My girlfriend is looking for a decent case for her's

Sent from my Galaxy Nexus using Tapatalk 2


----------



## Mustang302LX (Jun 28, 2011)

bcornea81 said:


> @mustang Can you post up the link for that case you are talking about.
> 
> My girlfriend is looking for a decent case for her's
> 
> Sent from my Galaxy Nexus using Tapatalk 2


http://www.amazon.co...ils_o00_s00_i00

I LOVE this case! It's now up to 233 reviews and at 4.5/5 stars.

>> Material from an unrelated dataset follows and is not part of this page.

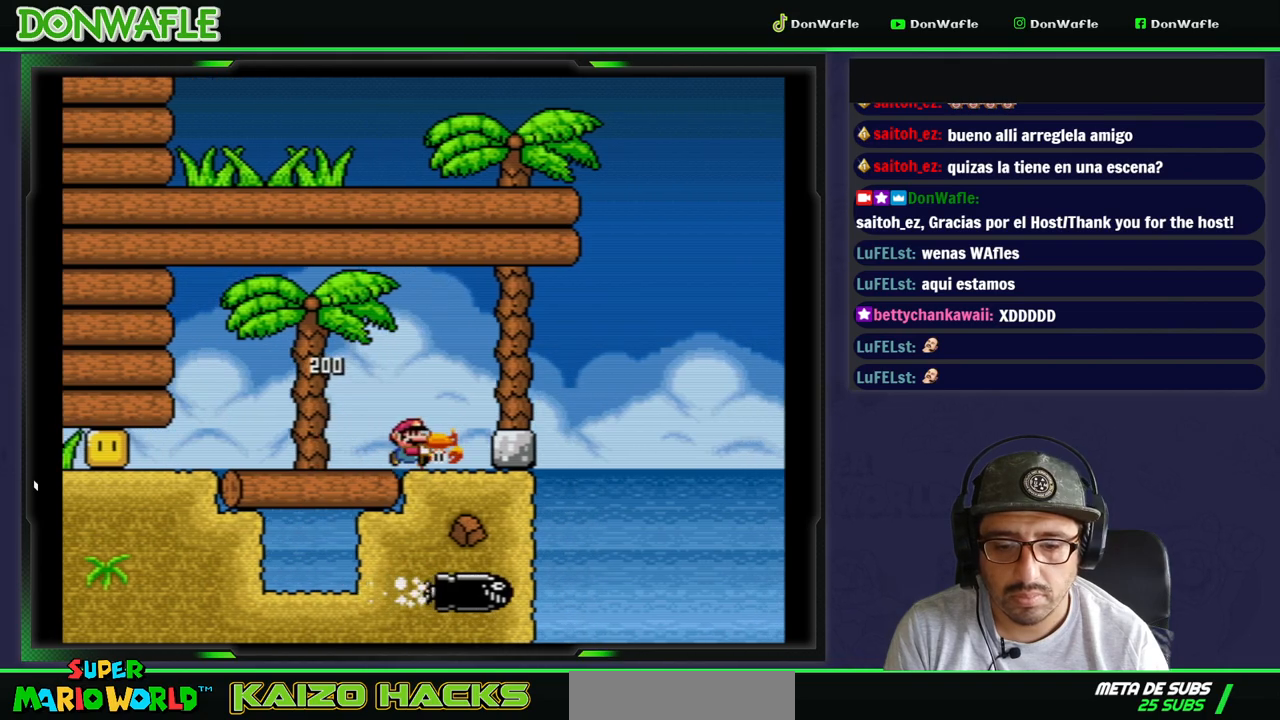
{"dt_ms": 500, "buttons": ["B", "Y", "DPAD_RIGHT"], "events": [[133, "DPAD_RIGHT", "up"], [367, "B", "down"], [500, "DPAD_RIGHT", "down"]]}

The nice thing is the cover stays on nice and snug. No accidental moving of the cover or anything. Great case and easily worth the $14.99 price tag especially since it comes with a screen protector and a USB-OTG cable!


----------



## rootbrain (Dec 23, 2011)

Mustang302LX said:


> http://www.amazon.co...ils_o00_s00_i00
> 
> I LOVE this case! It's now up to 233 reviews and at 4.5/5 stars.
> 
> The nice thing is the cover stays on nice and snug. No accidental moving of the cover or anything. Great case and easily worth the $14.99 price tag especially since it comes with a screen protector and a USB-OTG cable!


Amazon sells the exact same case under 3-4 different brands. Mine was the MOKO slim fit. I love it too, but mine didn't come with the cable or screen protector. Only $9.95 US.

Rootbrain


----------



## Argent Macleod (Jul 30, 2011)

For a good quality case for your N7 you might check out Portenzo. Expensive but real quality. I bought one but hell, it cost me half of my tablet.

Sent from my Nexus 7 using RootzWiki


----------



## Protonus (Aug 19, 2011)

For the best case, check out the Seidio Active case and it's matching multi purpose front cover. Cover turns into an adjustable kickstand that works in portrait or landscape.

I have seidio active cases on all my devices... they're the best around for anything imho.


----------